● Exercise goal
Repeat the records below in their entirety, exactly.

● Data supplied
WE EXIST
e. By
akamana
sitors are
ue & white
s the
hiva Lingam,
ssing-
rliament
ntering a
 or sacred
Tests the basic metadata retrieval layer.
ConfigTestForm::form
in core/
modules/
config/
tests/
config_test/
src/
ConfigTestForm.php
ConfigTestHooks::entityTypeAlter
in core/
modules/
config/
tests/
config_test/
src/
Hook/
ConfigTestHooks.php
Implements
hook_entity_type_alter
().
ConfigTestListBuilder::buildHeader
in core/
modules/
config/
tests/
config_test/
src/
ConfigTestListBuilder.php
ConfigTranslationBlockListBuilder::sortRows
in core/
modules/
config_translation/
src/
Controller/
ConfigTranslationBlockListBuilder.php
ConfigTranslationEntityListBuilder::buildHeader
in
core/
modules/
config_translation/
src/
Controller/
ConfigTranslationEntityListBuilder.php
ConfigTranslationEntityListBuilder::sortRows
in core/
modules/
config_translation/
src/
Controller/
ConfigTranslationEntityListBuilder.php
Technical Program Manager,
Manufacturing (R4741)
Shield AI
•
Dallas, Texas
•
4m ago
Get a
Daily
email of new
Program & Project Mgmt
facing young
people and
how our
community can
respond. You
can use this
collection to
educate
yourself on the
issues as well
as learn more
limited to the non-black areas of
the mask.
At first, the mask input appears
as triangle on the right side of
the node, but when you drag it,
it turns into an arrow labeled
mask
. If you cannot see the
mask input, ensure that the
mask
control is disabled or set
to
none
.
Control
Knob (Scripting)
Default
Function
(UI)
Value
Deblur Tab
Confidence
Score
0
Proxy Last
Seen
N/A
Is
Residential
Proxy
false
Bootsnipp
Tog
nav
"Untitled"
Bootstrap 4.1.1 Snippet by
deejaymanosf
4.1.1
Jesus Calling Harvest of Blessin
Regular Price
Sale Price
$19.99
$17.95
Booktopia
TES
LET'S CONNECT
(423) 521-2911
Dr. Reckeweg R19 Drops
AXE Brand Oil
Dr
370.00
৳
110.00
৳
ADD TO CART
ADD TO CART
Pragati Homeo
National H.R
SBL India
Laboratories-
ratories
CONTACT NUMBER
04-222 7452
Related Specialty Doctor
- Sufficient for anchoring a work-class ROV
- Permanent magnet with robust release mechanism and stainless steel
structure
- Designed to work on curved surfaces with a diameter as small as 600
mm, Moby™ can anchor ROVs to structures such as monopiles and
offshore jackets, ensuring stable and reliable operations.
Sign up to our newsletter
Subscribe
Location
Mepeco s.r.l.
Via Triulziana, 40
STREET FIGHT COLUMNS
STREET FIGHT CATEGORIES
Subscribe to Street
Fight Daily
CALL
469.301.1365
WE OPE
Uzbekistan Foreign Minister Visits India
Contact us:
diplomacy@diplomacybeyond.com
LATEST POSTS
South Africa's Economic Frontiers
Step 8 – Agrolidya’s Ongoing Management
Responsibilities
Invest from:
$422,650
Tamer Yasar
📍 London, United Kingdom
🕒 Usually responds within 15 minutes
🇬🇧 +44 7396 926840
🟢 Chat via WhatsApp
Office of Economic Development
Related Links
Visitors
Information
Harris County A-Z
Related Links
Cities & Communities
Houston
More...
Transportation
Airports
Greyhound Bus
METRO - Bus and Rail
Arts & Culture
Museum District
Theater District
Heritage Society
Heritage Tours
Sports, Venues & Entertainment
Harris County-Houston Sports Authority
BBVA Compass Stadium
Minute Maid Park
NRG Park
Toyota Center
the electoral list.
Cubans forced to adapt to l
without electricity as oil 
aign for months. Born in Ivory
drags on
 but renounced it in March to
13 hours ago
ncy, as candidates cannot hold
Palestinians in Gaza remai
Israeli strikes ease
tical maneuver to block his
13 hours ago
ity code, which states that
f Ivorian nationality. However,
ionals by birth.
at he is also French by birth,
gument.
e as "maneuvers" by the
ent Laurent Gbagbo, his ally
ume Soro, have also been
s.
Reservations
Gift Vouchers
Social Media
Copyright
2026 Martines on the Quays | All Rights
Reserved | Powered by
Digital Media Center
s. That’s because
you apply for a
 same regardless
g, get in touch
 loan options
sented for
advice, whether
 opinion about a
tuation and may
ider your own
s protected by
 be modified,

● Answer for the task
WE EXIST
e. By
akamana
sitors are
ue & white
s the
hiva Lingam,
ssing-
rliament
ntering a
 or sacred
Tests the basic metadata retrieval layer.
ConfigTestForm::form
in core/
modules/
config/
tests/
config_test/
src/
ConfigTestForm.php
ConfigTestHooks::entityTypeAlter
in core/
modules/
config/
tests/
config_test/
src/
Hook/
ConfigTestHooks.php
Implements
hook_entity_type_alter
().
ConfigTestListBuilder::buildHeader
in core/
modules/
config/
tests/
config_test/
src/
ConfigTestListBuilder.php
ConfigTranslationBlockListBuilder::sortRows
in core/
modules/
config_translation/
src/
Controller/
ConfigTranslationBlockListBuilder.php
ConfigTranslationEntityListBuilder::buildHeader
in
core/
modules/
config_translation/
src/
Controller/
ConfigTranslationEntityListBuilder.php
ConfigTranslationEntityListBuilder::sortRows
in core/
modules/
config_translation/
src/
Controller/
ConfigTranslationEntityListBuilder.php
Technical Program Manager,
Manufacturing (R4741)
Shield AI
•
Dallas, Texas
•
4m ago
Get a
Daily
email of new
Program & Project Mgmt
facing young
people and
how our
community can
respond. You
can use this
collection to
educate
yourself on the
issues as well
as learn more
limited to the non-black areas of
the mask.
At first, the mask input appears
as triangle on the right side of
the node, but when you drag it,
it turns into an arrow labeled
mask
. If you cannot see the
mask input, ensure that the
mask
control is disabled or set
to
none
.
Control
Knob (Scripting)
Default
Function
(UI)
Value
Deblur Tab
Confidence
Score
0
Proxy Last
Seen
N/A
Is
Residential
Proxy
false
Bootsnipp
Tog
nav
"Untitled"
Bootstrap 4.1.1 Snippet by
deejaymanosf
4.1.1
Jesus Calling Harvest of Blessin
Regular Price
Sale Price
$19.99
$17.95
Booktopia
TES
LET'S CONNECT
(423) 521-2911
Dr. Reckeweg R19 Drops
AXE Brand Oil
Dr
370.00
৳
110.00
৳
ADD TO CART
ADD TO CART
Pragati Homeo
National H.R
SBL India
Laboratories-
ratories
CONTACT NUMBER
04-222 7452
Related Specialty Doctor
- Sufficient for anchoring a work-class ROV
- Permanent magnet with robust release mechanism and stainless steel
structure
- Designed to work on curved surfaces with a diameter as small as 600
mm, Moby™ can anchor ROVs to structures such as monopiles and
offshore jackets, ensuring stable and reliable operations.
Sign up to our newsletter
Subscribe
Location
Mepeco s.r.l.
Via Triulziana, 40
STREET FIGHT COLUMNS
STREET FIGHT CATEGORIES
Subscribe to Street
Fight Daily
CALL
469.301.1365
WE OPE
Uzbekistan Foreign Minister Visits India
Contact us:
diplomacy@diplomacybeyond.com
LATEST POSTS
South Africa's Economic Frontiers
Step 8 – Agrolidya’s Ongoing Management
Responsibilities
Invest from:
$422,650
Tamer Yasar
📍 London, United Kingdom
🕒 Usually responds within 15 minutes
🇬🇧 +44 7396 926840
🟢 Chat via WhatsApp
Office of Economic Development
Related Links
Visitors
Information
Harris County A-Z
Related Links
Cities & Communities
Houston
More...
Transportation
Airports
Greyhound Bus
METRO - Bus and Rail
Arts & Culture
Museum District
Theater District
Heritage Society
Heritage Tours
Sports, Venues & Entertainment
Harris County-Houston Sports Authority
BBVA Compass Stadium
Minute Maid Park
NRG Park
Toyota Center
the electoral list.
Cubans forced to adapt to l
without electricity as oil 
aign for months. Born in Ivory
drags on
 but renounced it in March to
13 hours ago
ncy, as candidates cannot hold
Palestinians in Gaza remai
Israeli strikes ease
tical maneuver to block his
13 hours ago
ity code, which states that
f Ivorian nationality. However,
ionals by birth.
at he is also French by birth,
gument.
e as "maneuvers" by the
ent Laurent Gbagbo, his ally
ume Soro, have also been
s.
Reservations
Gift Vouchers
Social Media
Copyright
2026 Martines on the Quays | All Rights
Reserved | Powered by
Digital Media Center
s. That’s because
you apply for a
 same regardless
g, get in touch
 loan options
sented for
advice, whether
 opinion about a
tuation and may
ider your own
s protected by
 be modified,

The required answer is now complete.